Procédure devant la cour
Par une requête enregistrée le 15 octobre 2020, M. et Mme E..., représentés par Me B..., demandent à la cour :
1°) d'annuler ce jugement ;
2°) d'annuler les arrêtés du 18 mai 2020 du préfet de l'Isère ;
3°) d'enjoindre au préfet de l'Isère, à titre principal, de leur délivrer un titre de séjour ou, à titre subsidiaire, de réexaminer leur situation dans un délai d'un mois, en les munissant sous huit jours d'une autorisation provisoire de séjour ;
4°) de mettre à la charge de l'Etat la somme de 1 200 euros au titre de l'article L. 761-1 du code de justice administrative, à payer à leur conseil, à charge pour ce dernier de renoncer à percevoir la part contributive de l'Etat à sa mission d'aide juridictionnelle.
M. et Mme E... soutiennent que :
- les refus de titre de séjour sont insuffisamment motivés au regard des articles L. 211-2 et L. 211-5 du code des relations entre le public et l'administration ;
- ils ont été adoptés à l'issue d'une procédure irrégulière, le préfet n'ayant pas produit les avis des médecins de l'OFII des 3 juin 2019 et 21 août 2019 qui étaient, en outre, obsolètes ;
- les avis de l'OFII ne respectent pas l'article 6 de l'arrêté du 27 décembre 2016 ;
- le préfet s'est à tort estimé lié par le sens de ces avis ;
- les refus de titre de séjour méconnaissent le 11° de l'article L. 313-11 du code de l'entrée et du séjour des étrangers et du droit d'asile ;
- ils méconnaissent l'article 8 de la convention européenne de sauvegarde des droits de l'homme et des libertés fondamentales et sont entachés d'erreur manifeste d'appréciation ;
- les obligations de quitter le territoire français sont illégales du fait de l'illégalité des refus de titre de séjour ;
- elles méconnaissent le 10° de l'article L. 511-4 du code de l'entrée et du séjour des étrangers et du droit d'asile ;
- elles méconnaissent l'article 8 de la convention européenne de sauvegarde des droits de l'homme et des libertés fondamentales et sont entachées d'erreur manifeste d'appréciation.
Le préfet de l'Isère, auquel la requête a été communiquée, n'a pas présenté d'observations.
M. et Mme E... ont été admis au bénéfice de l'aide juridictionnelle totale par une décision du 23 septembre 2020.
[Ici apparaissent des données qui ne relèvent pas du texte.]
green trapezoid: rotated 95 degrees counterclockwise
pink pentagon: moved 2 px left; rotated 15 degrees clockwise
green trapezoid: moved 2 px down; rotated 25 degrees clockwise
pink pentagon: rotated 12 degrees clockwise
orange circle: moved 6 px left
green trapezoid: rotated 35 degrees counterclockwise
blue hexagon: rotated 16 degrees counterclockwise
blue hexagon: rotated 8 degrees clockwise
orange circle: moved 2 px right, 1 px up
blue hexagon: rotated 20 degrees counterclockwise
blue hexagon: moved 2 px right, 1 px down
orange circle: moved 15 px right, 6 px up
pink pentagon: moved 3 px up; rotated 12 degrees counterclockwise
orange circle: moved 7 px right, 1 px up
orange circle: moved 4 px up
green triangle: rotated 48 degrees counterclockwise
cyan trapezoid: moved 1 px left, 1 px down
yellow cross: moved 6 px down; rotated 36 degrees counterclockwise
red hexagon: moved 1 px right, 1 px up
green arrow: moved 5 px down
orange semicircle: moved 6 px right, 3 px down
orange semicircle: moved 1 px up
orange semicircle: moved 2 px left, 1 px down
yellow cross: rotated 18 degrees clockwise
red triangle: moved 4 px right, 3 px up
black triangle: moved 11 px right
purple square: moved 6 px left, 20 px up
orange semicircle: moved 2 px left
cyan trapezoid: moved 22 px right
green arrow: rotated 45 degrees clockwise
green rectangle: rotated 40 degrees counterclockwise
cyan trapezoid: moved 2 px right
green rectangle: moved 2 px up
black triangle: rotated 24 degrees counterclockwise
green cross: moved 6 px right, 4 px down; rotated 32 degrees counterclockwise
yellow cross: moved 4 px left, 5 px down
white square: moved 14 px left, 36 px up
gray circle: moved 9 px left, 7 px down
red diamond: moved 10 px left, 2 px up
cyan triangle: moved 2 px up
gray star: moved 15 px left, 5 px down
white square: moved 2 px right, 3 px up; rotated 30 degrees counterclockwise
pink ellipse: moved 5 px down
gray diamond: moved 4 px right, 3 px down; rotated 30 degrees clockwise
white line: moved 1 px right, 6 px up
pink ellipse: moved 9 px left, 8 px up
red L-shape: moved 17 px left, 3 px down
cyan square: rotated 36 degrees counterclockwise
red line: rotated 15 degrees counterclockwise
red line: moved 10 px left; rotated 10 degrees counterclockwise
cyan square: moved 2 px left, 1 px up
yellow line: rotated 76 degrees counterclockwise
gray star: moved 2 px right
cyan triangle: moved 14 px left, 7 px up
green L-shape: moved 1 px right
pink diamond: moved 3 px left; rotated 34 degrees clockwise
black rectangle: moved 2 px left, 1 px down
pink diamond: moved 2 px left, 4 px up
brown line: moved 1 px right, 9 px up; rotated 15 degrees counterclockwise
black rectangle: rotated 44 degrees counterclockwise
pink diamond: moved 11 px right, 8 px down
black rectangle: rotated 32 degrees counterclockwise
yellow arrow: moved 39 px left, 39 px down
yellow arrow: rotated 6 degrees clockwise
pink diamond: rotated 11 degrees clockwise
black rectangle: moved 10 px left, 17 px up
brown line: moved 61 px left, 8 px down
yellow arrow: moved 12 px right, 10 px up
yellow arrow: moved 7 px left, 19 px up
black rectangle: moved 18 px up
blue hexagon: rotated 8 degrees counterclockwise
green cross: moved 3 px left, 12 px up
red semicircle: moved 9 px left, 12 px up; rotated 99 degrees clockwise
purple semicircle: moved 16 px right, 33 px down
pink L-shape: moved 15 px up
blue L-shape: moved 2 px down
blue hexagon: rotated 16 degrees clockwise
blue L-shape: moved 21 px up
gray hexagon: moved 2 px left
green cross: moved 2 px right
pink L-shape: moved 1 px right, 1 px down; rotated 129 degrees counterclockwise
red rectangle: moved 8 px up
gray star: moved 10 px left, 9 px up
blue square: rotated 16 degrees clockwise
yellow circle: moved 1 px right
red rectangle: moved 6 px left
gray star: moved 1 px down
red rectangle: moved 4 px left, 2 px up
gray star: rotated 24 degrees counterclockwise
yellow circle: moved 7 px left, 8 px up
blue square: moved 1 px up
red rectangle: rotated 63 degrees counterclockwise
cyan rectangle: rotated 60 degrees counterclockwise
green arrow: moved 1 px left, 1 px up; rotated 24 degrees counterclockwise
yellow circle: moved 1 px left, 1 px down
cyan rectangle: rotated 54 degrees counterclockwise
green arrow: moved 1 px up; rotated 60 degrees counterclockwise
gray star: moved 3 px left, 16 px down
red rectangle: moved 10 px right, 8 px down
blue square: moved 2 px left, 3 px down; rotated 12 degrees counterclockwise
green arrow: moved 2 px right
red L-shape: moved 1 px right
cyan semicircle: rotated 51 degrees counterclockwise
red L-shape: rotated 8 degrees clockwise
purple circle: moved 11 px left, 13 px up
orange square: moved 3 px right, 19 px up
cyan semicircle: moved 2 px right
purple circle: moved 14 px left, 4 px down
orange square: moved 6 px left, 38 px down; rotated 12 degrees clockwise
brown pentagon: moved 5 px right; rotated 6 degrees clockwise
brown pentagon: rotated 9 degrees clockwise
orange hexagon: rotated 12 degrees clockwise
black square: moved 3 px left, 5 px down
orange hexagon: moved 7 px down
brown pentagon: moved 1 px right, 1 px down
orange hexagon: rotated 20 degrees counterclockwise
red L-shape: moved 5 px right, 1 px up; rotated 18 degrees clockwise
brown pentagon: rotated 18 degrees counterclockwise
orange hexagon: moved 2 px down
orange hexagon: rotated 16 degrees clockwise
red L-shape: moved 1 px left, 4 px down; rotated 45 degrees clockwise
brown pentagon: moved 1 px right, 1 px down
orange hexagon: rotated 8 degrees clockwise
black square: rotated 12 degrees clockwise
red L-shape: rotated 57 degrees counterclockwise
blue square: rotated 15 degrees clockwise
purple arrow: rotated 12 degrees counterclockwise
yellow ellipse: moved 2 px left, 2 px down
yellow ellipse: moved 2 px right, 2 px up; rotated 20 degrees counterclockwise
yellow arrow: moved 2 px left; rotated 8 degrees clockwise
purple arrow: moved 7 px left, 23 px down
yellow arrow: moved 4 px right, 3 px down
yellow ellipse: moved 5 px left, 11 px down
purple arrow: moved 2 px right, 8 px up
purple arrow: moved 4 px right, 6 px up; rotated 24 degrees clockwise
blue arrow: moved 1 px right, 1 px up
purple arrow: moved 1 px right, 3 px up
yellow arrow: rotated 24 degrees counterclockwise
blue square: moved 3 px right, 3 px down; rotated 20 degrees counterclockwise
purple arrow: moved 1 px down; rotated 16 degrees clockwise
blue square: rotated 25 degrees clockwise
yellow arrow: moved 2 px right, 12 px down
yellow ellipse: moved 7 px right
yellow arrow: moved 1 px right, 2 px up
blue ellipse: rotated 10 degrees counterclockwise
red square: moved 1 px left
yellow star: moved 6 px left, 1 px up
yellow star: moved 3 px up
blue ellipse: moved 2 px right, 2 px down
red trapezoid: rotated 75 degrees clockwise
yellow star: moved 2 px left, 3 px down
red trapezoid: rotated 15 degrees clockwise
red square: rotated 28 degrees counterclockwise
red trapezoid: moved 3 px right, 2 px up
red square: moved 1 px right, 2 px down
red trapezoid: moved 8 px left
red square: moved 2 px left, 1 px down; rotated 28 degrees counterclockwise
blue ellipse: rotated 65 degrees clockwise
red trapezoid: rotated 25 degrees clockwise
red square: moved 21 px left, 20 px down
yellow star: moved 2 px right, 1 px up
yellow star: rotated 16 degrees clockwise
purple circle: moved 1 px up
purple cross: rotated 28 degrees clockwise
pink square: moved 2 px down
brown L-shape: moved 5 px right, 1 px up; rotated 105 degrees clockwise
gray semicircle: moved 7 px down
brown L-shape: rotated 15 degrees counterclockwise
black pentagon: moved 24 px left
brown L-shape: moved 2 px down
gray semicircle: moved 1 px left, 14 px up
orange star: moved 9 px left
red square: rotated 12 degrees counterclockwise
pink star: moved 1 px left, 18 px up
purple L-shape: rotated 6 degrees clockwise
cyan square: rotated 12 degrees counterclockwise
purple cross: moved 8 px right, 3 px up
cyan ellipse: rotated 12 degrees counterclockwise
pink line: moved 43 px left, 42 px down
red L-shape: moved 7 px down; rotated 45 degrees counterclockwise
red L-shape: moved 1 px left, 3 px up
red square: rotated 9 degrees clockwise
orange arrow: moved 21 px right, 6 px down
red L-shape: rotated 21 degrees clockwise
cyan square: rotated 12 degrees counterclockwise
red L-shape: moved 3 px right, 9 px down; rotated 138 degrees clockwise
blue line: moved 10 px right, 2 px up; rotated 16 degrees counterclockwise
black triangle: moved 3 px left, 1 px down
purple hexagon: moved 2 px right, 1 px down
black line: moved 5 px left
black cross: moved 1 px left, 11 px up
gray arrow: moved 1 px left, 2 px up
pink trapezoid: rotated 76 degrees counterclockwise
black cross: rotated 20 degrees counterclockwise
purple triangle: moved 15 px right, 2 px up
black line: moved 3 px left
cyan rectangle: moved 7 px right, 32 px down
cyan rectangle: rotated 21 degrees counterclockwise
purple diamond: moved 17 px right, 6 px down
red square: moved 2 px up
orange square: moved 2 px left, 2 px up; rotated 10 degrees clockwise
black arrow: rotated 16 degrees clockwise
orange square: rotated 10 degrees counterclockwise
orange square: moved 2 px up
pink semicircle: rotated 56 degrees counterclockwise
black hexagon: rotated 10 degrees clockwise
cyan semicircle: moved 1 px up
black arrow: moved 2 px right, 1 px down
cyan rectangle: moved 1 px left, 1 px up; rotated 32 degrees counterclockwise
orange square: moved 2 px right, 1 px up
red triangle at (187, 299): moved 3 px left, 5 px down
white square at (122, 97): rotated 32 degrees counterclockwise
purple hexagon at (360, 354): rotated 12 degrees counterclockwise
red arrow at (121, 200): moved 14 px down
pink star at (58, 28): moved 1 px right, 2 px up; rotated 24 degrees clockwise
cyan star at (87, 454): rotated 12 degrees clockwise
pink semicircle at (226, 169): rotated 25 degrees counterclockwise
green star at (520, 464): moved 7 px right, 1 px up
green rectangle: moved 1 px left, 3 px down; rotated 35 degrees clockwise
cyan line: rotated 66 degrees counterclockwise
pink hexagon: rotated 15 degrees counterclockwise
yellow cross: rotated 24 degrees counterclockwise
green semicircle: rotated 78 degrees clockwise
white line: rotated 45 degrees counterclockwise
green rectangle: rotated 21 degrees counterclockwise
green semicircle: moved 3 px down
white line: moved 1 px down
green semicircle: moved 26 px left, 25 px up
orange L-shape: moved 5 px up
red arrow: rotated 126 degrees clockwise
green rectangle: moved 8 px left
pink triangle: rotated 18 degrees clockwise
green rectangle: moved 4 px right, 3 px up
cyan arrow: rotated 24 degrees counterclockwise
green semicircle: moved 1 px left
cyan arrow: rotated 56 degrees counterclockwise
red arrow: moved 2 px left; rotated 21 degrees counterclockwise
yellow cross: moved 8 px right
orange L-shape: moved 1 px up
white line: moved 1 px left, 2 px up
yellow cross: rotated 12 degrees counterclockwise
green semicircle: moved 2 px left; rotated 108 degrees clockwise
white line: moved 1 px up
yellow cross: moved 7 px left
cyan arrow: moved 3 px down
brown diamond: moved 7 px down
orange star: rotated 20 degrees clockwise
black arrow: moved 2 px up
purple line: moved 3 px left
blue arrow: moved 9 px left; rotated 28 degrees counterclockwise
Vu les autres pièces du dossier ;
Vu :
- la convention européenne de sauvegarde des droits de l'homme et des libertés fondamentales ;
- le code de l'entrée et du séjour des étrangers et du droit d'asile ;
- le code des relations entre l'administration et le public ;
- la loi n° 91-647 du 10 juillet 1991 ;
- le code de justice administrative ;
Le président de la formation de jugement ayant dispensé le rapporteur public, sur sa proposition, de prononcer des conclusions à l'audience ;
Les parties ayant été régulièrement averties du jour de l'audience ;
Le rapport de Mme Duguit-Larcher, premier conseiller, ayant été entendu au cours de l'audience publique ;
Considérant ce qui suit :
1. M. et Mme E..., nés respectivement le 8 février 1953 et le 26 octobre 1953, ressortissants arméniens, sont, d'après leurs déclarations, entrés irrégulièrement en France le 18 mars 2017. Ils ont chacun présenté une demande d'asile ainsi qu'une demande de titre de séjour en faisant valoir leur état de santé. Leurs demandes d'asile ont été rejetées par l'Office français de protection des réfugiés et apatrides puis la Cour nationale du droit d'asile respectivement les 12 décembre 2017 et 19 juillet 2018. Par arrêtés du 18 mai 2020, le préfet de l'Isère a constaté qu'ils ne disposaient plus du droit de se maintenir en France au titre de l'asile et a refusé de leur délivrer des titres de séjour à un autre titre, a assorti ces refus d'une obligation de quitter le territoire français dans un délai d'un mois et a fixé leur destination d'éloignement en cas de non-respect de ce délai de départ volontaire. M. et Mme E... relèvent appel du jugement du 15 juillet 2020 par lequel le tribunal administratif de Grenoble a rejeté leurs demandes tendant à l'annulation de ces arrêtés.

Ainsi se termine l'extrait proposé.